_Work required_
Can you write out these lines again, substituting "right hand" for every "right wrist" and leaving everything else as it is? Omit the pictures from your answer.

[Images with body landmarks located]
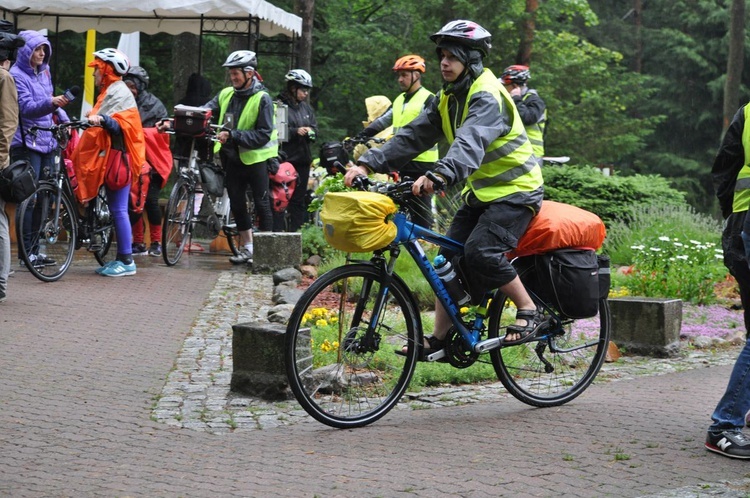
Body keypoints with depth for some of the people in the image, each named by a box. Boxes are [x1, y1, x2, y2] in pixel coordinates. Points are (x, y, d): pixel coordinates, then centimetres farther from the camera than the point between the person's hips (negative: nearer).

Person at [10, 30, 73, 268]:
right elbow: (27, 107, -19)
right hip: (26, 143, -7)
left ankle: (36, 249, 12)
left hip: (47, 141, 7)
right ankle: (27, 252, -6)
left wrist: (63, 118, 13)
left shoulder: (44, 72, 15)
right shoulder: (17, 75, -8)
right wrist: (51, 102, -35)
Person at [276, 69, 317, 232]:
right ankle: (276, 231, -3)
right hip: (285, 159, -7)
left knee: (299, 199, 9)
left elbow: (314, 126, 18)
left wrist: (310, 132, -5)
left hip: (302, 159, 7)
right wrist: (295, 131, -21)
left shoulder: (306, 107, 15)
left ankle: (296, 231, 14)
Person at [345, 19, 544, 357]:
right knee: (450, 257, 0)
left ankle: (530, 313, -9)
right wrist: (368, 164, -11)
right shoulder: (448, 97, 6)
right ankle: (439, 339, 6)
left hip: (515, 189, -9)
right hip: (481, 190, 9)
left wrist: (440, 175, -58)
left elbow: (471, 140, -40)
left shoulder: (487, 95, -22)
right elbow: (414, 135, 1)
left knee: (480, 251, -25)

_Response_
Body keypoints with depth for some of the people in the image, each named by a box. Boxes are [x1, y1, x2, y2] in pixel coordinates. Points are (x, y, d): pixel coordinates, then centimetres farther from the camera than the point between the person's hips (negative: nearer).

Person at [10, 30, 73, 268]:
right elbow: (27, 107, -19)
right hip: (26, 143, -7)
left ankle: (36, 249, 12)
left hip: (47, 141, 7)
right ankle: (27, 252, -6)
left wrist: (63, 118, 13)
left shoulder: (44, 72, 15)
right shoulder: (17, 75, -8)
right hand: (51, 102, -35)
Person at [276, 69, 317, 232]:
right ankle: (276, 231, -3)
right hip: (285, 159, -7)
left knee: (299, 199, 9)
left elbow: (314, 126, 18)
left wrist: (310, 132, -5)
left hip: (302, 159, 7)
right hand: (295, 131, -21)
left shoulder: (306, 107, 15)
left ankle: (296, 231, 14)
Person at [345, 19, 544, 357]:
right knee: (450, 257, 0)
left ankle: (530, 313, -9)
right hand: (368, 164, -11)
right shoulder: (448, 97, 6)
right ankle: (439, 339, 6)
left hip: (515, 189, -9)
right hip: (481, 190, 9)
left wrist: (440, 175, -58)
left elbow: (471, 140, -40)
left shoulder: (487, 95, -22)
right elbow: (414, 135, 1)
left knee: (480, 251, -25)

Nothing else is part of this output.